+++ PROVIDED MATERIAL

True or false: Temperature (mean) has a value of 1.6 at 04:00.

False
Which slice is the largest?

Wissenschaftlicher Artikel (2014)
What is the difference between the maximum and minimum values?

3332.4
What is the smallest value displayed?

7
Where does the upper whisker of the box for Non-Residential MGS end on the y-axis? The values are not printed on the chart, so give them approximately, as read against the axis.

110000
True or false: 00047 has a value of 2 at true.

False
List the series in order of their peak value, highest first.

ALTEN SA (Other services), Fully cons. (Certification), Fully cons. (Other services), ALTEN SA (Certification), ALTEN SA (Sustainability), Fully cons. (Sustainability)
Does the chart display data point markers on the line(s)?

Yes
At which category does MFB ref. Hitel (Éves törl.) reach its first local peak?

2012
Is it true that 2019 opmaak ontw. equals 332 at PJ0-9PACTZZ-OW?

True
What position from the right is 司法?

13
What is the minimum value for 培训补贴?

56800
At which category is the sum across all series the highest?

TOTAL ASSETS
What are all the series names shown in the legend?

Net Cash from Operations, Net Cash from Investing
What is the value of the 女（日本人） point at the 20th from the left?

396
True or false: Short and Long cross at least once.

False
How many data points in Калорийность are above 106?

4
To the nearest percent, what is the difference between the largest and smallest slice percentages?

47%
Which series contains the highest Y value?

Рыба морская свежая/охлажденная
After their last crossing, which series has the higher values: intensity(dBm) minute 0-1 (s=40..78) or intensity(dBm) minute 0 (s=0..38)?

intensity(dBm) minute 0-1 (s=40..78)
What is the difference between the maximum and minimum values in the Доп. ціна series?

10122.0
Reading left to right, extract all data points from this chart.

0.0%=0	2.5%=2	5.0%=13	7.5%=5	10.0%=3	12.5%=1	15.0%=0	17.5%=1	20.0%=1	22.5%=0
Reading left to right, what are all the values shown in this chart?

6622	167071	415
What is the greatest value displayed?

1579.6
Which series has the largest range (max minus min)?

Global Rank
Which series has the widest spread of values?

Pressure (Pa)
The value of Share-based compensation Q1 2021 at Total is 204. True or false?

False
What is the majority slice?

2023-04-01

++++++

▸ WRITTEN TASK:
Rewrite all the entries above with every instance of "True or false" changed to "Correct or incorrect", leaving everything else unchanged.

▸ YOUR RESPONSE:
Correct or incorrect: Temperature (mean) has a value of 1.6 at 04:00.

False
Which slice is the largest?

Wissenschaftlicher Artikel (2014)
What is the difference between the maximum and minimum values?

3332.4
What is the smallest value displayed?

7
Where does the upper whisker of the box for Non-Residential MGS end on the y-axis? The values are not printed on the chart, so give them approximately, as read against the axis.

110000
Correct or incorrect: 00047 has a value of 2 at true.

False
List the series in order of their peak value, highest first.

ALTEN SA (Other services), Fully cons. (Certification), Fully cons. (Other services), ALTEN SA (Certification), ALTEN SA (Sustainability), Fully cons. (Sustainability)
Does the chart display data point markers on the line(s)?

Yes
At which category does MFB ref. Hitel (Éves törl.) reach its first local peak?

2012
Is it true that 2019 opmaak ontw. equals 332 at PJ0-9PACTZZ-OW?

True
What position from the right is 司法?

13
What is the minimum value for 培训补贴?

56800
At which category is the sum across all series the highest?

TOTAL ASSETS
What are all the series names shown in the legend?

Net Cash from Operations, Net Cash from Investing
What is the value of the 女（日本人） point at the 20th from the left?

396
Correct or incorrect: Short and Long cross at least once.

False
How many data points in Калорийность are above 106?

4
To the nearest percent, what is the difference between the largest and smallest slice percentages?

47%
Which series contains the highest Y value?

Рыба морская свежая/охлажденная
After their last crossing, which series has the higher values: intensity(dBm) minute 0-1 (s=40..78) or intensity(dBm) minute 0 (s=0..38)?

intensity(dBm) minute 0-1 (s=40..78)
What is the difference between the maximum and minimum values in the Доп. ціна series?

10122.0
Reading left to right, extract all data points from this chart.

0.0%=0	2.5%=2	5.0%=13	7.5%=5	10.0%=3	12.5%=1	15.0%=0	17.5%=1	20.0%=1	22.5%=0
Reading left to right, what are all the values shown in this chart?

6622	167071	415
What is the greatest value displayed?

1579.6
Which series has the largest range (max minus min)?

Global Rank
Which series has the widest spread of values?

Pressure (Pa)
The value of Share-based compensation Q1 2021 at Total is 204. Correct or incorrect?

False
What is the majority slice?

2023-04-01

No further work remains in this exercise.